Time Sensitive Releases and the Future of Collecting – One Year Later

Remember this post?  Probably not, but now that a year plus have passed and people are more accustomed to Topps Now, I wanted to revisit the topic.

Originally, I said that the print-to-order, online exclusive, 24 hour (sometimes a week) purchase window cards scared me.  Now, I mostly see it as a nuisance.  Let’s go over a couple of my original points here.

Engagement – What’s interesting is that the engagement still seems pretty high on the social media front.  Sure, #ToppsNow has become something of a sarcastic meme, but it’s still getting talked about regularly.  However, I don’t see these cards getting the mass media attention that a few of the cards did.  That luster has worn off.

I also expressed concern about having to check twitter or email every day in fear of missing out on cards of players I collect [at the time, I didn’t collect current players, but that has since changed after the 2016 championship, as seen below (spoilers)].  The program is predictable enough that you know what players or moments are going to be featured on a card ahead of time, if you’re paying attention to the games.  There is still the very unfortunate issue of the autos and relics that are limited and sell out right away.  That still requires a constant refresh and for you to be able to ignore your work to try, and that alienates people and encourages attempted scalpers.

Price – Enough time has passed that I imagine my concerns about people buying the cards, despite not really having the means, are unfounded now.  The price hasn’t dropped, but I hope that they’ve all realized that ebay is their friend.  The bulk sellers reduce the price and many are willing to liquidate even lower after a certain amount of time, so it’s not hard to get them for less than $10 if you want.

Of course, this also seems to be reducing the print runs for the 2017 cards quite a bit, and so we might start to see a bit of a cyclical thing happening where prices raise enough to entice new buyers which will increase print runs and lower prices and the waves ebb and flow a bit.

Colon – Bartolo’s home run card was the poster child for the program and it was going for high dollars for a bit.  How is it doing now?  Well, sales seem to be as high as $25 now, but I also see recent sales at around the $10 mark.  Other Bartolo cards are available for as low as $2 plus shipping.

What’s next? – Where does Topps go from here?  They’ve made some small improvements to the program.  There’s a points system for frequent buyers, although that mostly helps the people that buy everything to flip.  I still think they could do more.  One comment on my first post suggested the idea of a subscription service or push notifications to your phone.  I think that would really be a huge benefit.  Imagine signing up for a team and getting notice sent to you that there’s a new card that day.  It would hopefully increase sales and give Topps an idea as to how many fans of each team are registered to gauge demand.

I’d also like to see more contingent incentives come into play, because that’s part of what got me to buy my first Topps Now cards.

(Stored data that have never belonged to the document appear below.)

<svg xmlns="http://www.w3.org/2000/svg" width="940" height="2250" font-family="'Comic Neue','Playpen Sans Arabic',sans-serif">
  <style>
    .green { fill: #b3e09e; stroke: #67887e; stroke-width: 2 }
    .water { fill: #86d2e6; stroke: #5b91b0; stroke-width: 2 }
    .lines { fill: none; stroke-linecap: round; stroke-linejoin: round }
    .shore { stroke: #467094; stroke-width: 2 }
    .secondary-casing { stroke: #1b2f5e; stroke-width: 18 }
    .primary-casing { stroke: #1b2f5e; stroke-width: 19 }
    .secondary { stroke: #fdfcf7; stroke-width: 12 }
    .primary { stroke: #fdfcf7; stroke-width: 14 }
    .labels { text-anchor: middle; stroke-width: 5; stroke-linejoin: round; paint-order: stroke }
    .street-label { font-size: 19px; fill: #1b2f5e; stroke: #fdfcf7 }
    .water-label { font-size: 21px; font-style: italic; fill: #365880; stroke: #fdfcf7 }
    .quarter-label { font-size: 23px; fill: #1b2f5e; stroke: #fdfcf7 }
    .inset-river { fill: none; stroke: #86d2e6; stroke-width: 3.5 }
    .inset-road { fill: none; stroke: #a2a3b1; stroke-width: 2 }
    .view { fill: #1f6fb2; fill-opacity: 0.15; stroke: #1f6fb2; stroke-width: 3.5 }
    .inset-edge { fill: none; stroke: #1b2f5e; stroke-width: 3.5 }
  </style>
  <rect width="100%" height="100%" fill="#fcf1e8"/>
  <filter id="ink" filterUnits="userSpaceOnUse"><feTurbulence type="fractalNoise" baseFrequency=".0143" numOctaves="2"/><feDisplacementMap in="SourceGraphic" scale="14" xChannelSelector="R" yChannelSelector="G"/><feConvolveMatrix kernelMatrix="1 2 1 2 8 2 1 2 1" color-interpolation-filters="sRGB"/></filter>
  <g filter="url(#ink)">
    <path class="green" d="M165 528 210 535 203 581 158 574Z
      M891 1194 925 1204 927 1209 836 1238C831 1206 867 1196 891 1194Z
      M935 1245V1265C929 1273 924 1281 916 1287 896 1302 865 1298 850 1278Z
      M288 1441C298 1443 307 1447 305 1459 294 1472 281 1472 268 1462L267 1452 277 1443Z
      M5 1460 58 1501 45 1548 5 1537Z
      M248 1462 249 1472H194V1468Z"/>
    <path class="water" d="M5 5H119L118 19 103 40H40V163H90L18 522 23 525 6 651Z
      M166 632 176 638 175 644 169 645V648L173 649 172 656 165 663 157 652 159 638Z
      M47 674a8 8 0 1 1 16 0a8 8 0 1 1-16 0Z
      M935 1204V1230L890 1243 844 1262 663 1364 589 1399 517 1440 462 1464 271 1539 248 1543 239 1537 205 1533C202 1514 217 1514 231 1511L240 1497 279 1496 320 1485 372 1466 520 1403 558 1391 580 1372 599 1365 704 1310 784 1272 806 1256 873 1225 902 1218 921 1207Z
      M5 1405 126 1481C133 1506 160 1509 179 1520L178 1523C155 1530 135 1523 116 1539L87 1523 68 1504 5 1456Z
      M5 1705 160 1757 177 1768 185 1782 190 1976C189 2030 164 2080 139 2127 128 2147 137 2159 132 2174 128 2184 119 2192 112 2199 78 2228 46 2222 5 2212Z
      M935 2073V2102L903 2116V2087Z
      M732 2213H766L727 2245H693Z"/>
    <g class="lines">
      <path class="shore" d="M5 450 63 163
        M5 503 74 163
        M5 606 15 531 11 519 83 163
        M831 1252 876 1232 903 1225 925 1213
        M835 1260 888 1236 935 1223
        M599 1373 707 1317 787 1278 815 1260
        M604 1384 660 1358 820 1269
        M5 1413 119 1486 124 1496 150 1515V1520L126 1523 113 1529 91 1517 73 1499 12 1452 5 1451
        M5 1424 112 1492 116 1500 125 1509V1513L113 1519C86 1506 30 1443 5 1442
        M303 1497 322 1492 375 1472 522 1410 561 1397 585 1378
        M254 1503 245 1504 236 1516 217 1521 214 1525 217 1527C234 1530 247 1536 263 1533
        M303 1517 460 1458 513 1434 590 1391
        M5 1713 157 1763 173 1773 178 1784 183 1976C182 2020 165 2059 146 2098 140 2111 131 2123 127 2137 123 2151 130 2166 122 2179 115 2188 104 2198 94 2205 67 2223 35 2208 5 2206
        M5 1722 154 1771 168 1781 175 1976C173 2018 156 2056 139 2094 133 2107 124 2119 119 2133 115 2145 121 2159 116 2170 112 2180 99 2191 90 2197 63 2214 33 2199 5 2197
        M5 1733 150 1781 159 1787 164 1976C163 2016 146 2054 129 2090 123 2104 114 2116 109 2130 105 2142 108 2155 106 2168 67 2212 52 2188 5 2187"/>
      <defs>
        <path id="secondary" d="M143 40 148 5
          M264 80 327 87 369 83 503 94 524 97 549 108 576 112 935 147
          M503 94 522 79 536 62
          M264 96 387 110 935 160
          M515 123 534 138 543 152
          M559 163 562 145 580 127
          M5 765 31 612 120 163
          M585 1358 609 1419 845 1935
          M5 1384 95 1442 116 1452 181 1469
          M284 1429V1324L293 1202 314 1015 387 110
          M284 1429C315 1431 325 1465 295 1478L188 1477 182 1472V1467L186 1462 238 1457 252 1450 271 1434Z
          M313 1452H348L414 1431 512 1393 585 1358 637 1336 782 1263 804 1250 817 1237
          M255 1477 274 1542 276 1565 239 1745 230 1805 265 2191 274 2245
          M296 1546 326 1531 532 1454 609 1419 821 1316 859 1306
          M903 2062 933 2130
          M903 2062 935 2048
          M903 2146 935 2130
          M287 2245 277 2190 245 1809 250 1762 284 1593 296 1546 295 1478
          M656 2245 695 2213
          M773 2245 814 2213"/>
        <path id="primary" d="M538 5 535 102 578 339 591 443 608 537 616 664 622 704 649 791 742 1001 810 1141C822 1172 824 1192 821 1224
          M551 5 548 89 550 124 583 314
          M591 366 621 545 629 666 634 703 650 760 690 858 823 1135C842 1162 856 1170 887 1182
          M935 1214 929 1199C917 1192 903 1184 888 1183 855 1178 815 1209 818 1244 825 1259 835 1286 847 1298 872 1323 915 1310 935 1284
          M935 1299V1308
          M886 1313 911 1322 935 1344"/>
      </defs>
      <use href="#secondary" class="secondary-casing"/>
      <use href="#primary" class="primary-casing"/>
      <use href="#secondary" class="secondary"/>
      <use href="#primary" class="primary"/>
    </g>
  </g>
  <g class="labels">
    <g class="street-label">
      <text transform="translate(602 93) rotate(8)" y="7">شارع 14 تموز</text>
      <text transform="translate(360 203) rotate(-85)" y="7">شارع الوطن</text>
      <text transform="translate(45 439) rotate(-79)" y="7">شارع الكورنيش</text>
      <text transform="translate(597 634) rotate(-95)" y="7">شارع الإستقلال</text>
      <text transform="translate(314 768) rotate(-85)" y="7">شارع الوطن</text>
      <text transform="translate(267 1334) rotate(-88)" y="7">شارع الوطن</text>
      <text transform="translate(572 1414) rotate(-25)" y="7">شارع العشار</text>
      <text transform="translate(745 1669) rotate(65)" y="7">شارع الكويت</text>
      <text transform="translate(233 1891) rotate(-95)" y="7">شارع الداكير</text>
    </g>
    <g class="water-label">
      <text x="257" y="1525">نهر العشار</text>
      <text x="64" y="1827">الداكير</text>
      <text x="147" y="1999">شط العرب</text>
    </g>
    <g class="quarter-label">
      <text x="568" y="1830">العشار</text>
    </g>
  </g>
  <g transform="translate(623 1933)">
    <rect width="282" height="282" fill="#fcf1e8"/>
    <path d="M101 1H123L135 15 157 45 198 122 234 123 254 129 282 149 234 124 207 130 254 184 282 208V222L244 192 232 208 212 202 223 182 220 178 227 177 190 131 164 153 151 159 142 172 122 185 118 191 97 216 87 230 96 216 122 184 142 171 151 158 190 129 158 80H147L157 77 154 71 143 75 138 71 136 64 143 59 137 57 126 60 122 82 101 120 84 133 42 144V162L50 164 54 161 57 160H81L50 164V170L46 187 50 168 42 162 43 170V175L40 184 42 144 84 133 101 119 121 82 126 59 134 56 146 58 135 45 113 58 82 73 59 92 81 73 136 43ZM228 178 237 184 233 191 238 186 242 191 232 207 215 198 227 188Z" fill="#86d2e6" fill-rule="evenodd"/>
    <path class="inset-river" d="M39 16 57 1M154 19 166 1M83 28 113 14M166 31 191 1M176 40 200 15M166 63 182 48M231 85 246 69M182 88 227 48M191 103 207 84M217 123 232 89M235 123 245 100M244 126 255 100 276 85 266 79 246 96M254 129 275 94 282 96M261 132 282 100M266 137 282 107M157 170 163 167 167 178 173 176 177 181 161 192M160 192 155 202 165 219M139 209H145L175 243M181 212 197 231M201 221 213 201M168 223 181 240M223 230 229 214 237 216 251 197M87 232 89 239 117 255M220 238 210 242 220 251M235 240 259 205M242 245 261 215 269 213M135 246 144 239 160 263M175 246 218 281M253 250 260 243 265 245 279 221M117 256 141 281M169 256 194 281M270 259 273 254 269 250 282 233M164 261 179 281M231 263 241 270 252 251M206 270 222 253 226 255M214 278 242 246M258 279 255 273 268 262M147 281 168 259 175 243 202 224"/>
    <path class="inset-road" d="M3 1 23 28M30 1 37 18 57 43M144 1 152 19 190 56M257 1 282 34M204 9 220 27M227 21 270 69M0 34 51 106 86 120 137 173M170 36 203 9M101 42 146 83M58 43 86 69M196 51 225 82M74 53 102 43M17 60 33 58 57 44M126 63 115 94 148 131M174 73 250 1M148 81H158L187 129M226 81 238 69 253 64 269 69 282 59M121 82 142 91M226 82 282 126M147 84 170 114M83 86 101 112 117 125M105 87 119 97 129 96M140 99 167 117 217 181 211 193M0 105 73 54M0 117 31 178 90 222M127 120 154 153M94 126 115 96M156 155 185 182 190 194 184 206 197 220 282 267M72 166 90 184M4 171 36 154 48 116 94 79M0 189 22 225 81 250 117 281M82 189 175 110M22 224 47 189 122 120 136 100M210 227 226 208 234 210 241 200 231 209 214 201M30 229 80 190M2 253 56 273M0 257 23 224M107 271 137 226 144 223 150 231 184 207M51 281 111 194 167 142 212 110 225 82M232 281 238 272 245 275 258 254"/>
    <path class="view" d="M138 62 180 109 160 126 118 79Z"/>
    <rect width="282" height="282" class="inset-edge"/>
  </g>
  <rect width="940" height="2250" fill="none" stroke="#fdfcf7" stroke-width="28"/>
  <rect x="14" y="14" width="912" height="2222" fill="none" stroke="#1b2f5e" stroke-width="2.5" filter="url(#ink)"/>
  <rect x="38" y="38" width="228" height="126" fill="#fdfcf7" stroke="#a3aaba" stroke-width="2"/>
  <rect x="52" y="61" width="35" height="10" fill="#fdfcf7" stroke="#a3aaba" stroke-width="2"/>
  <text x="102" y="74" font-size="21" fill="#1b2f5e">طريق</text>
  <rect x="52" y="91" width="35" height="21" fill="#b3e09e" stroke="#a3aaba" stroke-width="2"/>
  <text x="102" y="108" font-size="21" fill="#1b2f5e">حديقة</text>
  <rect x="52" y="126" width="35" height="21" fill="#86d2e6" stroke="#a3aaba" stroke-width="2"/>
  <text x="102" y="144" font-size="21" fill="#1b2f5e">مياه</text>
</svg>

That’s a lot of happy faces

Yes, I took the plunge.  After game 7 last year, Topps offered a set of cards commemorating the win.  The price point was a lower per card average than I was used to seeing and since I vowed to collect the players from that winning team, it seemed appropriate to make this my first acquisition.

Scanned to be cropped, but left without

Here’s a few more from the set.  Topps offered two versions.  There was a regular set and then a set with an auto.  Knowing how highly priced the autos can get from Topps Now, at least for the time being, it seemed like a good preemptive strike on that front too.  So, for less than $10 per card, I got the set and an auto, which could have been one of 4 players, and the potential for low numbered parallels.  Not bad.

And to you, too, Topps

Before we get to the auto, however, I want to mention another one of the nice program perks.  Free cards occasionally pop up.  That’s a really nice, unnecessary gesture.  I will say, going back to the price discussion, that this particular card is the cheapest one I’ve seen in person at $3.00.  At this year’s National, I saw a different Topps Now card at $4.00.  Maybe by the next Chicago National in 2019 I’ll see them in the dollar bin as predicted.


Here’s the autograph.  This card can still fetch close to $100.  That’s a price I would never pay in the open market.  That means that if I were to sell it, my set would virtually pay for itself.  I’ll be honest, I considered buying multiple sets and flipping the extra sets in hopes of getting different autos, but I didn’t have the cash at the time anyway.

To wrap this up, I’ll say that I’m surprised at how quickly these cards became a pretty normal part of the collecting landscape.  I’m also surprised at the quality of the cards.  These are nice, sturdy cards that look great.  I’m happy I decided to get these, although I still can’t imagine getting any singles or the weekly sets at their current prices.  That doesn’t mean I haven’t bought more Topps Now cards since, but I’ll save that for another day.  My time is too sensitive to write about that right now.